PROMPT: From the board governance text below, pull out everything from "In the event" down to "to the Company.", copying it word for word.

SOURCE DOCUMENT:
────────────────────────────────────────

In the event of a material restatement of the Company’s financial results, the Board believes it would be appropriate to review the circumstances that caused the restatement and to determine whether there should be a recovery of a bonus or incentive payment paid to any executive officer. As part of any review, it would be appropriate to consider whether any cash or equity compensation was awarded on the basis of having achieved specified performance targets, whether such compensation would have been reduced had the financial results been properly reported and whether an executive officer engaged in misconduct that contributed to the restatement. Misconduct includes violations of the Company’s Code of Conduct or policies or any failure to act (whether due to intentional conduct or error) that could reasonably be expected to cause financial or reputational harm to the Company.

Depending on the outcome of a review, appropriate action could include actions such as termination of employment, reducing compensation in the year the restatement was made, seeking repayment of any cash bonuses received for the period restated, or adjusting, modifying or canceling any equity compensation awarded or earned for the period restated. Consideration may also be given to whether or not any one or more of such actions should be extended to employees other than executive officers. For purposes of this policy, executive officer means any officer who is a member of the Company’s Executive Leadership Group.

12. Annual Performance Evaluation

The Corporate Governance and Nominating Committee will conduct an annual Board self-evaluation to determine whether it and its committees are functioning effectively. The Corporate Governance & Nominating Committee will receive comments from all Directors and report annually to the Board with an assessment of the Board’s performance. This will be discussed with the full Board following the end of each fiscal year. The assessment will focus on the Board’s contribution to the Company and specifically focus on areas in which the Board or management believes that the Board could improve.

13.   Code of Business Conduct and Ethics

The Company will have a comprehensive Code of Business Conduct and Ethics that address among other things, the following topics: working with integrity; personal conduct; honesty and fair dealing; compliance with laws, rules and regulations (including federal securities laws); conflicts of interest; corporate opportunities; protection and proper use of Company assets; protecting confidential information; and the reporting of any illegal or unethical behavior. Each Director is expected to be familiar with and to follow the Code of Conduct to the extent applicable to them.

────────────────────────────────────────

GIVEN DATA:
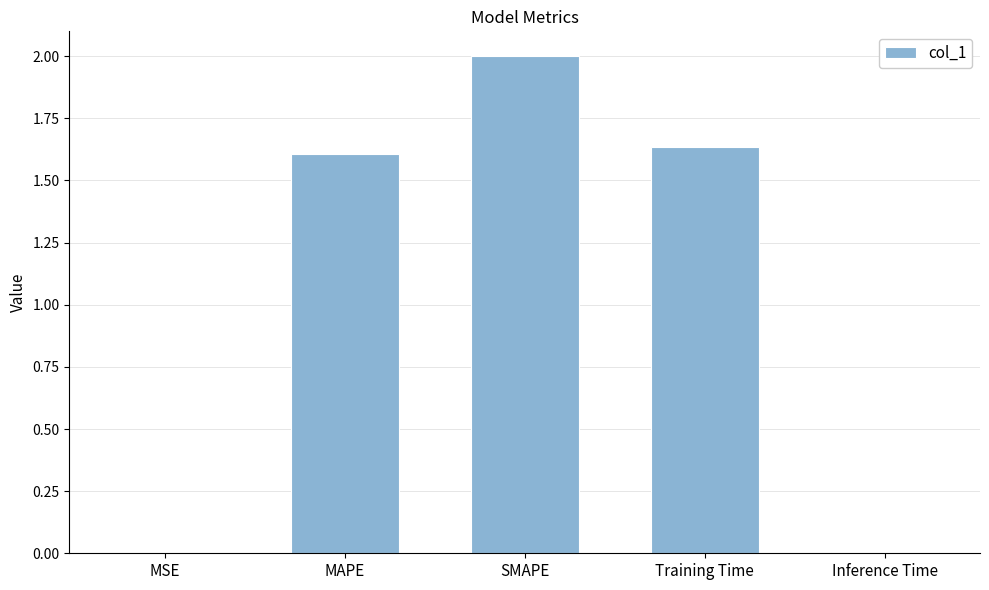

Where does the data first go above 1?

MAPE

────────────────────────────────────────

TASK RESPONSE:
In the event of a material restatement of the Company’s financial results, the Board believes it would be appropriate to review the circumstances that caused the restatement and to determine whether there should be a recovery of a bonus or incentive payment paid to any executive officer. As part of any review, it would be appropriate to consider whether any cash or equity compensation was awarded on the basis of having achieved specified performance targets, whether such compensation would have been reduced had the financial results been properly reported and whether an executive officer engaged in misconduct that contributed to the restatement. Misconduct includes violations of the Company’s Code of Conduct or policies or any failure to act (whether due to intentional conduct or error) that could reasonably be expected to cause financial or reputational harm to the Company.